Optimizing Bi-LSTM networks for improved lung cancer detection accuracy.
Journal:
PloS one
PMID:
39992919
Abstract
Lung cancer remains a leading cause of cancer-related deaths worldwide, with low survival rates often attributed to late-stage diagnosis. To address this critical health challenge, researchers have developed computer-aided diagnosis (CAD) systems that rely on feature extraction from medical images. However, accurately identifying the most informative image features for lung cancer detection remains a significant challenge. This study aimed to compare the effectiveness of both hand-crafted and deep learning-based approaches for lung cancer diagnosis.
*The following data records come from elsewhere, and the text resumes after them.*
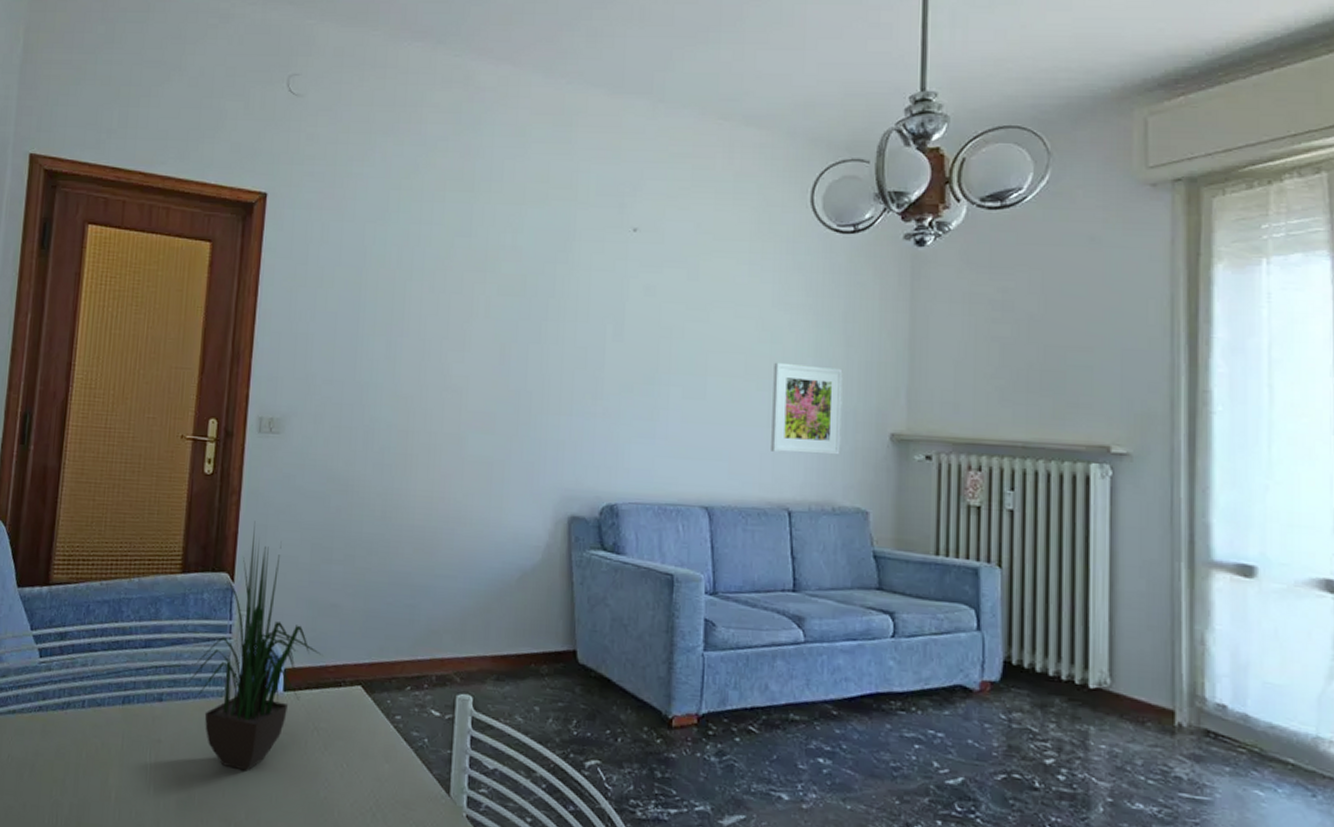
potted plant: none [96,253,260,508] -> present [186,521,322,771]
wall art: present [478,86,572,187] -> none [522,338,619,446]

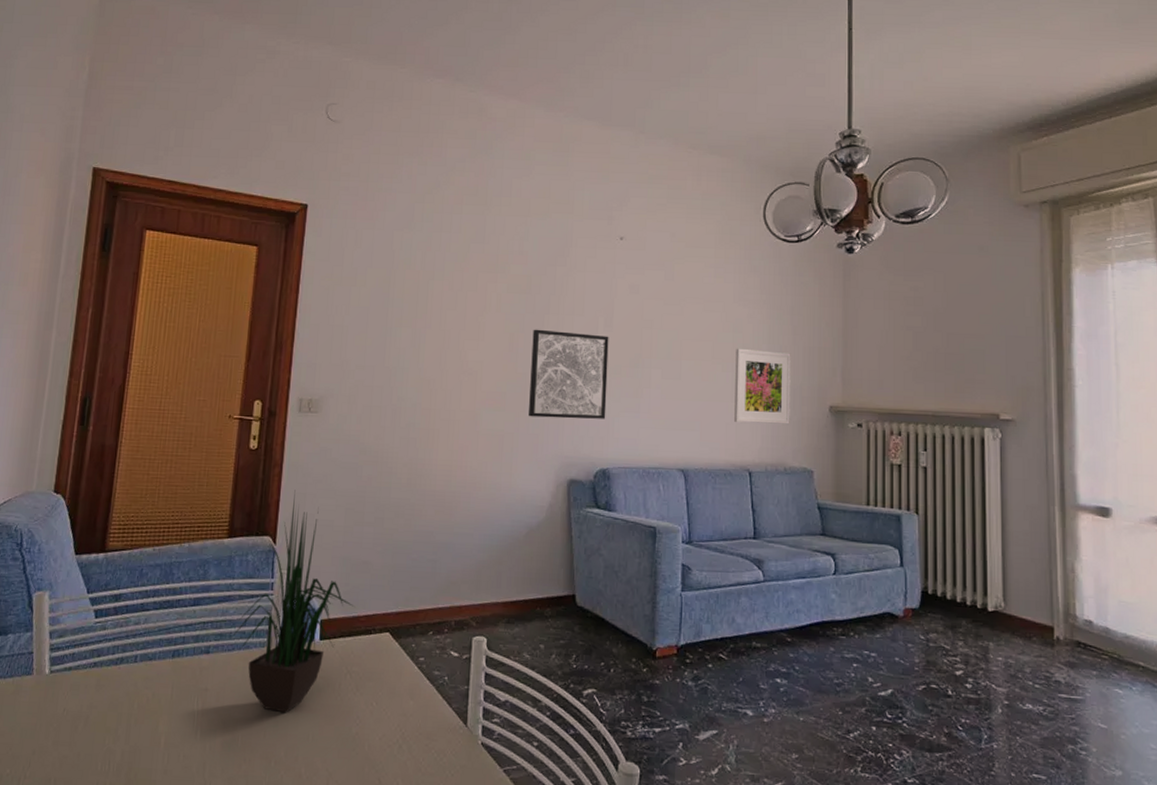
wall art: none [522,338,619,446] -> present [529,329,609,419]

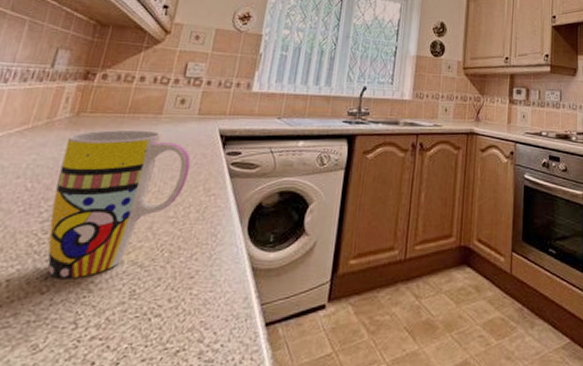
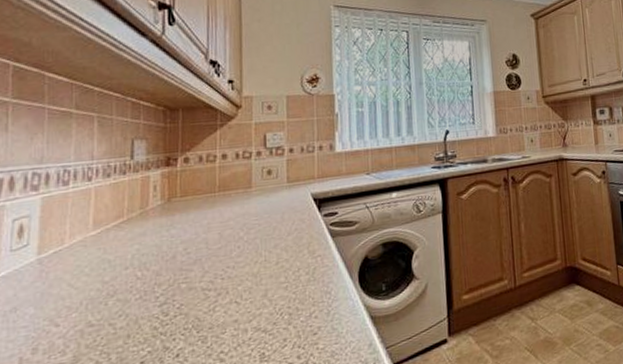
mug: present [47,129,191,279] -> none [165,205,291,354]

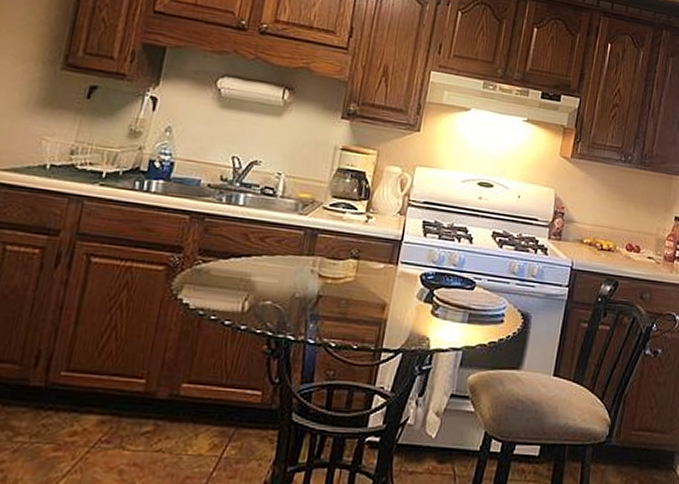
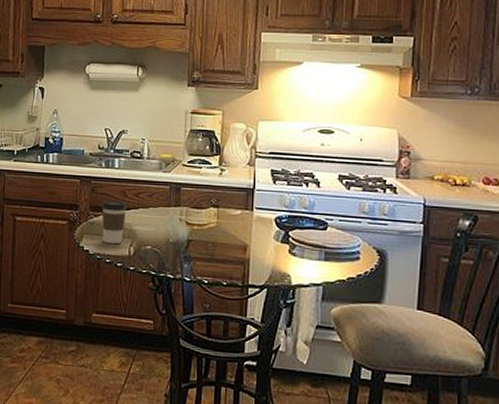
coffee cup: none [210,243,248,298] -> present [101,200,127,244]

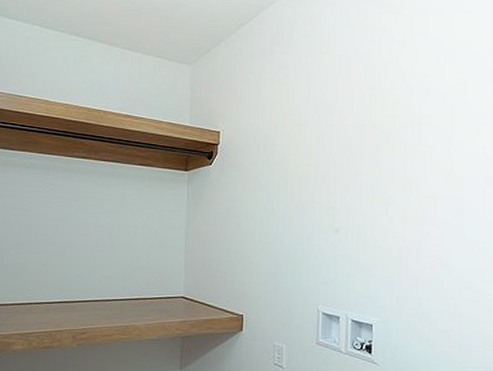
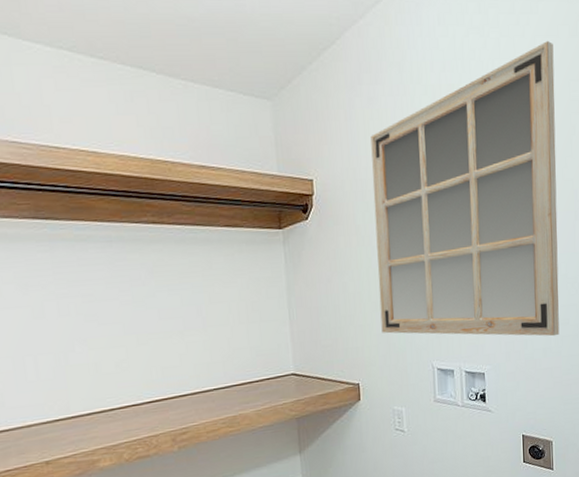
mirror: none [270,17,471,299] -> present [370,40,560,337]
We employed traditional hand-crafted features, such as Gray Level Co-occurrence Matrix (GLCM) features, in conjunction with traditional machine learning algorithms. To explore the potential of deep learning, we also optimized and implemented a Bidirectional Long Short-Term Memory (Bi-LSTM) network for lung cancer detection. The results revealed that the highest performance using hand-crafted features was achieved by extracting GLCM features and utilizing Support Vector Machine (SVM) with different kernels, reaching an accuracy of 99.78% and an AUC of 0.999. However, the deep learning Bi-LSTM network surpassed both methods, achieving an accuracy of 99.89% and an AUC of 1.0000. These findings suggest that the proposed methodology, combining hand-crafted features and deep learning, holds significant promise for enhancing early lung cancer detection and ultimately improving diagnosis systems.